TASK TO COMPLETE: Please read the records below and return each line holding the string "textbf".
------ MATERIAL PROVIDED ------
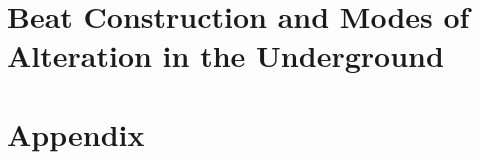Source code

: \documentclass[12pt]{report}
\begin{document}
\chapter[Beat Construction and Alteration]{Beat Construction and Modes of Alteration in the Underground}


%

%

%


\printbibliography
{}
\nocite{*}

\chapter*{Appendix}

\end{document}
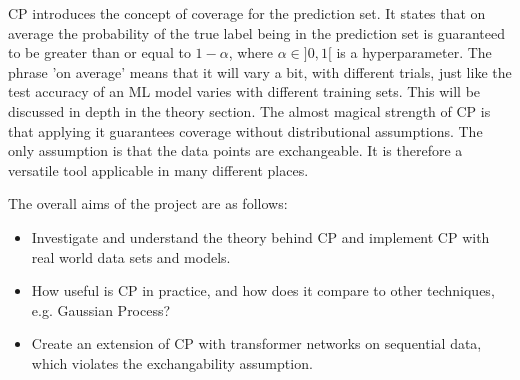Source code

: %
CP introduces the concept of coverage for the prediction set. It states that on average the probability of the true label being in the prediction set is guaranteed to be greater than or equal to $1-\alpha$, where $\alpha\in]0,1[$ is a hyperparameter. The phrase 'on average' means that it will vary a bit, with different trials, just like the test accuracy of an ML model varies with different training sets. This will be discussed in depth in the theory section.
%
The almost magical strength of CP is that applying it guarantees coverage without distributional assumptions. The only assumption is that the data points are exchangeable. It is therefore a versatile tool applicable in many different places.

The overall aims of the project are as follows:
\begin{itemize}
    \item Investigate and understand the theory behind CP and implement CP with real world data sets and models.
    \item How useful is CP in practice, and how does it compare to other techniques, e.g. Gaussian Process?
    \item Create an extension of CP with transformer networks on sequential data, which violates the exchangability assumption.
\end{itemize}

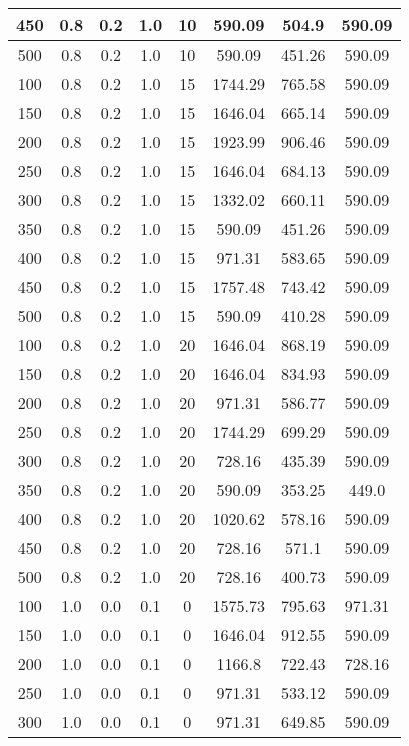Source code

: \documentclass[a4paper, 12pt]{extreport}
\begin{document}
\begin{itemize}
\begin{longtable}{|c|c|c|c|c|c|c|c|}
			450 & 0.8 & 0.2 & 1.0 & 10 & 590.09 & 504.9 & 590.09 \\\hline
			500 & 0.8 & 0.2 & 1.0 & 10 & 590.09 & 451.26 & 590.09 \\\hline
			100 & 0.8 & 0.2 & 1.0 & 15 & 1744.29 & 765.58 & 590.09 \\\hline
			150 & 0.8 & 0.2 & 1.0 & 15 & 1646.04 & 665.14 & 590.09 \\\hline
			200 & 0.8 & 0.2 & 1.0 & 15 & 1923.99 & 906.46 & 590.09 \\\hline
			250 & 0.8 & 0.2 & 1.0 & 15 & 1646.04 & 684.13 & 590.09 \\\hline
			300 & 0.8 & 0.2 & 1.0 & 15 & 1332.02 & 660.11 & 590.09 \\\hline
			350 & 0.8 & 0.2 & 1.0 & 15 & 590.09 & 451.26 & 590.09 \\\hline
			400 & 0.8 & 0.2 & 1.0 & 15 & 971.31 & 583.65 & 590.09 \\\hline
			450 & 0.8 & 0.2 & 1.0 & 15 & 1757.48 & 743.42 & 590.09 \\\hline
			500 & 0.8 & 0.2 & 1.0 & 15 & 590.09 & 410.28 & 590.09 \\\hline
			100 & 0.8 & 0.2 & 1.0 & 20 & 1646.04 & 868.19 & 590.09 \\\hline
			150 & 0.8 & 0.2 & 1.0 & 20 & 1646.04 & 834.93 & 590.09 \\\hline
			200 & 0.8 & 0.2 & 1.0 & 20 & 971.31 & 586.77 & 590.09 \\\hline
			250 & 0.8 & 0.2 & 1.0 & 20 & 1744.29 & 699.29 & 590.09 \\\hline
			300 & 0.8 & 0.2 & 1.0 & 20 & 728.16 & 435.39 & 590.09 \\\hline
			350 & 0.8 & 0.2 & 1.0 & 20 & 590.09 & 353.25 & 449.0 \\\hline
			400 & 0.8 & 0.2 & 1.0 & 20 & 1020.62 & 578.16 & 590.09 \\\hline
			450 & 0.8 & 0.2 & 1.0 & 20 & 728.16 & 571.1 & 590.09 \\\hline
			500 & 0.8 & 0.2 & 1.0 & 20 & 728.16 & 400.73 & 590.09 \\\hline
			100 & 1.0 & 0.0 & 0.1 & 0 & 1575.73 & 795.63 & 971.31 \\\hline
			150 & 1.0 & 0.0 & 0.1 & 0 & 1646.04 & 912.55 & 590.09 \\\hline
			200 & 1.0 & 0.0 & 0.1 & 0 & 1166.8 & 722.43 & 728.16 \\\hline
			250 & 1.0 & 0.0 & 0.1 & 0 & 971.31 & 533.12 & 590.09 \\\hline
			300 & 1.0 & 0.0 & 0.1 & 0 & 971.31 & 649.85 & 590.09 \\\hline

\end{longtable}
\end{itemize}
\end{document}
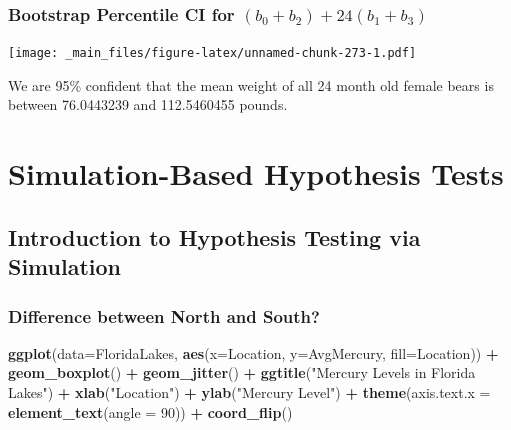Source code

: \documentclass[]{book}
\newenvironment{Shaded}{\begin{snugshade}}{\end{snugshade}}
\newcommand{\KeywordTok}[1]{\textcolor[rgb]{0.13,0.29,0.53}{\textbf{#1}}}
\newcommand{\DataTypeTok}[1]{\textcolor[rgb]{0.13,0.29,0.53}{#1}}
\newcommand{\DecValTok}[1]{\textcolor[rgb]{0.00,0.00,0.81}{#1}}
\newcommand{\StringTok}[1]{\textcolor[rgb]{0.31,0.60,0.02}{#1}}
\newcommand{\OperatorTok}[1]{\textcolor[rgb]{0.81,0.36,0.00}{\textbf{#1}}}
\newcommand{\NormalTok}[1]{#1}
\begin{document}
\subsection{\texorpdfstring{Bootstrap Percentile CI for
\((b_0 + b_2) + 24(b_1+b_3)\)}{Bootstrap Percentile CI for (b\_0 + b\_2) + 24(b\_1+b\_3)}}\label{bootstrap-percentile-ci-for-b_0-b_2-24b_1b_3-1}

\texttt{[image: \_main\_files/figure-latex/unnamed-chunk-273-1.pdf]}

We are 95\% confident that the mean weight of all 24 month old female
bears is between 76.0443239 and 112.5460455 pounds.

\chapter{Simulation-Based Hypothesis
Tests}\label{simulation-based-hypothesis-tests}

\section{Introduction to Hypothesis Testing via
Simulation}\label{introduction-to-hypothesis-testing-via-simulation}

\subsection{Difference between North and
South?}\label{difference-between-north-and-south}

\begin{Shaded}
\begin{Highlighting}[]
\KeywordTok{ggplot}\NormalTok{(}\DataTypeTok{data=}\NormalTok{FloridaLakes,  }\KeywordTok{aes}\NormalTok{(}\DataTypeTok{x=}\NormalTok{Location, }\DataTypeTok{y=}\NormalTok{AvgMercury, }\DataTypeTok{fill=}\NormalTok{Location)) }\OperatorTok{+}\StringTok{ }
\StringTok{  }\KeywordTok{geom_boxplot}\NormalTok{() }\OperatorTok{+}\StringTok{   }\KeywordTok{geom_jitter}\NormalTok{() }\OperatorTok{+}\StringTok{  }\KeywordTok{ggtitle}\NormalTok{(}\StringTok{"Mercury Levels in Florida Lakes"}\NormalTok{) }\OperatorTok{+}\StringTok{ }
\StringTok{  }\KeywordTok{xlab}\NormalTok{(}\StringTok{"Location"}\NormalTok{) }\OperatorTok{+}\StringTok{ }\KeywordTok{ylab}\NormalTok{(}\StringTok{"Mercury Level"}\NormalTok{) }\OperatorTok{+}\StringTok{  }\KeywordTok{theme}\NormalTok{(}\DataTypeTok{axis.text.x =} \KeywordTok{element_text}\NormalTok{(}\DataTypeTok{angle =} \DecValTok{90}\NormalTok{)) }\OperatorTok{+}\StringTok{ }\KeywordTok{coord_flip}\NormalTok{()}
\end{Highlighting}
\end{Shaded}
\end{document}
------
FINAL ANSWER:
\newcommand{\KeywordTok}[1]{\textcolor[rgb]{0.13,0.29,0.53}{\textbf{#1}}}
\newcommand{\OperatorTok}[1]{\textcolor[rgb]{0.81,0.36,0.00}{\textbf{#1}}}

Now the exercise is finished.